*** Opening of Exercise inputs ***
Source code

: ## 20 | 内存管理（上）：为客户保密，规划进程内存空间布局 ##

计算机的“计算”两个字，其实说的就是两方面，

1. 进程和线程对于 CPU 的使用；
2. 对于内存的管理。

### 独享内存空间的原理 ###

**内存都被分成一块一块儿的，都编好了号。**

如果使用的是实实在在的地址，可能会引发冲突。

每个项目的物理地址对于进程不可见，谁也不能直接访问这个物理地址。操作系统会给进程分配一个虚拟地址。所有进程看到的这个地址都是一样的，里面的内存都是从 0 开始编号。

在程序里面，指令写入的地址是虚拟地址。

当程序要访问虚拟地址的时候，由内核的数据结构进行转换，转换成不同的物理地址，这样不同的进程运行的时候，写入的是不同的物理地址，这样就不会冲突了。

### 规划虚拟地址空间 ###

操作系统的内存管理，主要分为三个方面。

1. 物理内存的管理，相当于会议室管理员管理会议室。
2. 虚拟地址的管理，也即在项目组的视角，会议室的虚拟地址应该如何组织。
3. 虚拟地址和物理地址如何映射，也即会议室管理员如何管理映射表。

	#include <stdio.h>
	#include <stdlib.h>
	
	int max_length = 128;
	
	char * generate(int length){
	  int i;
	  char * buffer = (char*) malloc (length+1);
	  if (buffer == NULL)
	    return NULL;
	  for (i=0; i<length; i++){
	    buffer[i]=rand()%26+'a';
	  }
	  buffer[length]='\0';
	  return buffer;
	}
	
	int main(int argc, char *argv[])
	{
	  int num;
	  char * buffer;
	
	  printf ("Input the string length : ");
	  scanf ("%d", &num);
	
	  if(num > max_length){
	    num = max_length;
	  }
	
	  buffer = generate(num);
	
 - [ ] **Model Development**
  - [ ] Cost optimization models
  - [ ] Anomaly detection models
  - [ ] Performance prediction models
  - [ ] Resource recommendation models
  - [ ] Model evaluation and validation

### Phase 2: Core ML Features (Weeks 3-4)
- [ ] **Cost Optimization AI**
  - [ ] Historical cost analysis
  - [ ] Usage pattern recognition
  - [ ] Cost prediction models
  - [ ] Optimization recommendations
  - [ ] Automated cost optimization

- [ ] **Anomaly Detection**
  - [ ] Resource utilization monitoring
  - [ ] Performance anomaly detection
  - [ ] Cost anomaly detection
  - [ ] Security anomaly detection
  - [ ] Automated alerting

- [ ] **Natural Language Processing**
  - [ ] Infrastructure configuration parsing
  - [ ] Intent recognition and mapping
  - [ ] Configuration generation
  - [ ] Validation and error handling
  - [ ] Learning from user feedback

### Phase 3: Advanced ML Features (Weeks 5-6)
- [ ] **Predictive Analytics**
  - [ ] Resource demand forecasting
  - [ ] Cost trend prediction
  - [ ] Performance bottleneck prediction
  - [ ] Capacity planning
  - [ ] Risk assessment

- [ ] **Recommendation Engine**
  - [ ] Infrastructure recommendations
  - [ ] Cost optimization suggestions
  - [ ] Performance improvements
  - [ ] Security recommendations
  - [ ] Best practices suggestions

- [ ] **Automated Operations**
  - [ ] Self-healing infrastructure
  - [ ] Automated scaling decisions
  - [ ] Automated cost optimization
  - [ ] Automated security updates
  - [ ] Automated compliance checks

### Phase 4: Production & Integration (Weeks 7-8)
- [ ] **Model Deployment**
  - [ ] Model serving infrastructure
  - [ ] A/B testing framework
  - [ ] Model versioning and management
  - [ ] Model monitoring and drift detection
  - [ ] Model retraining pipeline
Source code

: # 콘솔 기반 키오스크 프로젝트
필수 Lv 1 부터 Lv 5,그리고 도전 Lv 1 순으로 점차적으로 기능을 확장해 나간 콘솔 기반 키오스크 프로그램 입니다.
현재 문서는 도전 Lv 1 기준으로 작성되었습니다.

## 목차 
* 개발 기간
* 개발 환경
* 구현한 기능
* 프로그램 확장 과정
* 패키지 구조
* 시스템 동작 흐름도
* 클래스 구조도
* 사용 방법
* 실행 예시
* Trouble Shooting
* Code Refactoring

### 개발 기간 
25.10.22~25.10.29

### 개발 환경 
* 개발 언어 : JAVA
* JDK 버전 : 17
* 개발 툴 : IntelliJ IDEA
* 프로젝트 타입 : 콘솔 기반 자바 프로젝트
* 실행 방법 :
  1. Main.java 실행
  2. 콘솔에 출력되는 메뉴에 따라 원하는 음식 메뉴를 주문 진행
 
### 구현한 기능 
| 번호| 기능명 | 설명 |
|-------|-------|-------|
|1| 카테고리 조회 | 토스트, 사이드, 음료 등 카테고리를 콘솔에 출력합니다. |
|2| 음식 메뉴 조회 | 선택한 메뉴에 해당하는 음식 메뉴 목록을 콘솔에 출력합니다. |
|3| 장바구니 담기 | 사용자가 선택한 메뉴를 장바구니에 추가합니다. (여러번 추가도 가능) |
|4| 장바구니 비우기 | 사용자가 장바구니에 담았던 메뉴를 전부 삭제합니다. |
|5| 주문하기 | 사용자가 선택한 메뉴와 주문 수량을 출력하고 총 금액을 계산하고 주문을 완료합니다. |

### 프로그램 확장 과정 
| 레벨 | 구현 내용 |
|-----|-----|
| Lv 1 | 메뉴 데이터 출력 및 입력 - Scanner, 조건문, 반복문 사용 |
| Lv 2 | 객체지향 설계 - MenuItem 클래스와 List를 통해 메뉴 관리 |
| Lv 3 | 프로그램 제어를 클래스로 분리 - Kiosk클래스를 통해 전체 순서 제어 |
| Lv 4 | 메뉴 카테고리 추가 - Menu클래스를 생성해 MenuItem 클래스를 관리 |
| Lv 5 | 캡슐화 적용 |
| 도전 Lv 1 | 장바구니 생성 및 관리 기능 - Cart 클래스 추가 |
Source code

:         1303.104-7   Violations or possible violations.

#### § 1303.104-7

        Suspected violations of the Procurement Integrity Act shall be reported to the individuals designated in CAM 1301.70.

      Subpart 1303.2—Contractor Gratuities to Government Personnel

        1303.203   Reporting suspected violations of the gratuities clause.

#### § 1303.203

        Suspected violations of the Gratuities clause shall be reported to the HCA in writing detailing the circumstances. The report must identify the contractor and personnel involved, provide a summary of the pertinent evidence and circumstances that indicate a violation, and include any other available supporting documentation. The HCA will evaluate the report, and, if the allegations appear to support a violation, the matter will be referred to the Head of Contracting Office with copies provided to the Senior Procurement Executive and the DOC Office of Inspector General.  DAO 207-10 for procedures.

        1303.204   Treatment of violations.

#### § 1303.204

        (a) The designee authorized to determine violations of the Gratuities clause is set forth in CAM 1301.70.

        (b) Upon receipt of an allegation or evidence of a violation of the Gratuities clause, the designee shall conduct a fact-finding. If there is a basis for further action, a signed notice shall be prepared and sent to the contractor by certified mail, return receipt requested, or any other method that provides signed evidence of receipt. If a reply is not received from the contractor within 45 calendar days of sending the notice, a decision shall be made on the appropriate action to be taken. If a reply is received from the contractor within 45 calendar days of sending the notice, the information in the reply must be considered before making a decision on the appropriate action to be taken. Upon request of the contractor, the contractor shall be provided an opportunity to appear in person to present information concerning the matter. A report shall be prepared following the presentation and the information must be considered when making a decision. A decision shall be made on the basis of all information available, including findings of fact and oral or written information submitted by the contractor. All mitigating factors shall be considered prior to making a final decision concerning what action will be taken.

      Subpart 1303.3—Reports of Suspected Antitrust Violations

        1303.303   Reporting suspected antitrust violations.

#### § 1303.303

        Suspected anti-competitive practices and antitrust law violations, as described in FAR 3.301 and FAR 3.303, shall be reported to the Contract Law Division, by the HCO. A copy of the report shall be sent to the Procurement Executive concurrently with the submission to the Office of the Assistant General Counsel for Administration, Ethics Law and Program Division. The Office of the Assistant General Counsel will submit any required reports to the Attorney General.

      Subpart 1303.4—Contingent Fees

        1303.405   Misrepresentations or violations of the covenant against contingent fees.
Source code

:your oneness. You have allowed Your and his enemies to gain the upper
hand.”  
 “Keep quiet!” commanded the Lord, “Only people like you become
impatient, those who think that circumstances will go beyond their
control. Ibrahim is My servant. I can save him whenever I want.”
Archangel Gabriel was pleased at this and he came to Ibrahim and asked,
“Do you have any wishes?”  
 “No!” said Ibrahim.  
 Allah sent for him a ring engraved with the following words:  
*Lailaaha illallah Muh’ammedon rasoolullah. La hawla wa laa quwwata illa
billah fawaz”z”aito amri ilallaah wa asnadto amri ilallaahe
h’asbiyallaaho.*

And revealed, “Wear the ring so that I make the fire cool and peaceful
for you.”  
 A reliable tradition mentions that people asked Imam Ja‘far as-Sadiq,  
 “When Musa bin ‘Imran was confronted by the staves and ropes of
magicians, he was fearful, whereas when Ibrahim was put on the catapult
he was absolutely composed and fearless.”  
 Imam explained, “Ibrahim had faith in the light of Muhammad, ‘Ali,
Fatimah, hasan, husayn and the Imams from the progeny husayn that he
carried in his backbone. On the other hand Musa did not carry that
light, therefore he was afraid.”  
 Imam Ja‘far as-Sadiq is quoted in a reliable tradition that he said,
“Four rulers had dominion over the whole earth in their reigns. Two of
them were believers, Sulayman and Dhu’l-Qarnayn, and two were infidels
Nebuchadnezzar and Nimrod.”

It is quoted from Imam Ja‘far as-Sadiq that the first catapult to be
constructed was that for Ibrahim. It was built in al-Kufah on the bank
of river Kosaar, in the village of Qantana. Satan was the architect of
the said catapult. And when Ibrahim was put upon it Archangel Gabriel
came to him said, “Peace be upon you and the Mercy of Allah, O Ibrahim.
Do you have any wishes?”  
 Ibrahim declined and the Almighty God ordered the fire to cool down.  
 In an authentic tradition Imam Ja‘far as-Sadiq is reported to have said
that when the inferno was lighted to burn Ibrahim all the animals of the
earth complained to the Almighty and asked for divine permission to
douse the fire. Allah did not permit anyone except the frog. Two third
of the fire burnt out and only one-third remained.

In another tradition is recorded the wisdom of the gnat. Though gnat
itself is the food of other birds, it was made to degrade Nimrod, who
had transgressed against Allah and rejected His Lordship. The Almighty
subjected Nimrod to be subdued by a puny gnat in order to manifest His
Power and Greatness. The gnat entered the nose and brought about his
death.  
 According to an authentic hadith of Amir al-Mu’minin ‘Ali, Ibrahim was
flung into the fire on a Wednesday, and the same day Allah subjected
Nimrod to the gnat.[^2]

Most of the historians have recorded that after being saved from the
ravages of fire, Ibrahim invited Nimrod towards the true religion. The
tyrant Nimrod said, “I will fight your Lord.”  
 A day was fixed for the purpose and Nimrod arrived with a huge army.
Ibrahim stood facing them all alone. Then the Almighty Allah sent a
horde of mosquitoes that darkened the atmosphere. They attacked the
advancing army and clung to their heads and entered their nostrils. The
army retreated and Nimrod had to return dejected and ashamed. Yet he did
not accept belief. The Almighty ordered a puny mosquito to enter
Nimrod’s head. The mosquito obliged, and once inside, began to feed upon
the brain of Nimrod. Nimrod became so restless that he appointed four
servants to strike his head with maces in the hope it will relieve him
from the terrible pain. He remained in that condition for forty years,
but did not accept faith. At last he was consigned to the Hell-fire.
*** Close of Exercise inputs ***
■ **About this exercise**: Transcribe the records above from the line holding "1. 进程和线程对于 CPU 的使用；" down to the line holding "### Phase 3: Advanced ML Features (Weeks 5-6)", inclusive, without adding anything.

■ **Answer to the exercise**:
1. 进程和线程对于 CPU 的使用；
2. 对于内存的管理。

### 独享内存空间的原理 ###

**内存都被分成一块一块儿的，都编好了号。**

如果使用的是实实在在的地址，可能会引发冲突。

每个项目的物理地址对于进程不可见，谁也不能直接访问这个物理地址。操作系统会给进程分配一个虚拟地址。所有进程看到的这个地址都是一样的，里面的内存都是从 0 开始编号。

在程序里面，指令写入的地址是虚拟地址。

当程序要访问虚拟地址的时候，由内核的数据结构进行转换，转换成不同的物理地址，这样不同的进程运行的时候，写入的是不同的物理地址，这样就不会冲突了。

### 规划虚拟地址空间 ###

操作系统的内存管理，主要分为三个方面。

1. 物理内存的管理，相当于会议室管理员管理会议室。
2. 虚拟地址的管理，也即在项目组的视角，会议室的虚拟地址应该如何组织。
3. 虚拟地址和物理地址如何映射，也即会议室管理员如何管理映射表。

	#include <stdio.h>
	#include <stdlib.h>
	
	int max_length = 128;
	
	char * generate(int length){
	  int i;
	  char * buffer = (char*) malloc (length+1);
	  if (buffer == NULL)
	    return NULL;
	  for (i=0; i<length; i++){
	    buffer[i]=rand()%26+'a';
	  }
	  buffer[length]='\0';
	  return buffer;
	}
	
	int main(int argc, char *argv[])
	{
	  int num;
	  char * buffer;
	
	  printf ("Input the string length : ");
	  scanf ("%d", &num);
	
	  if(num > max_length){
	    num = max_length;
	  }
	
	  buffer = generate(num);
	
 - [ ] **Model Development**
  - [ ] Cost optimization models
  - [ ] Anomaly detection models
  - [ ] Performance prediction models
  - [ ] Resource recommendation models
  - [ ] Model evaluation and validation

### Phase 2: Core ML Features (Weeks 3-4)
- [ ] **Cost Optimization AI**
  - [ ] Historical cost analysis
  - [ ] Usage pattern recognition
  - [ ] Cost prediction models
  - [ ] Optimization recommendations
  - [ ] Automated cost optimization

- [ ] **Anomaly Detection**
  - [ ] Resource utilization monitoring
  - [ ] Performance anomaly detection
  - [ ] Cost anomaly detection
  - [ ] Security anomaly detection
  - [ ] Automated alerting

- [ ] **Natural Language Processing**
  - [ ] Infrastructure configuration parsing
  - [ ] Intent recognition and mapping
  - [ ] Configuration generation
  - [ ] Validation and error handling
  - [ ] Learning from user feedback

### Phase 3: Advanced ML Features (Weeks 5-6)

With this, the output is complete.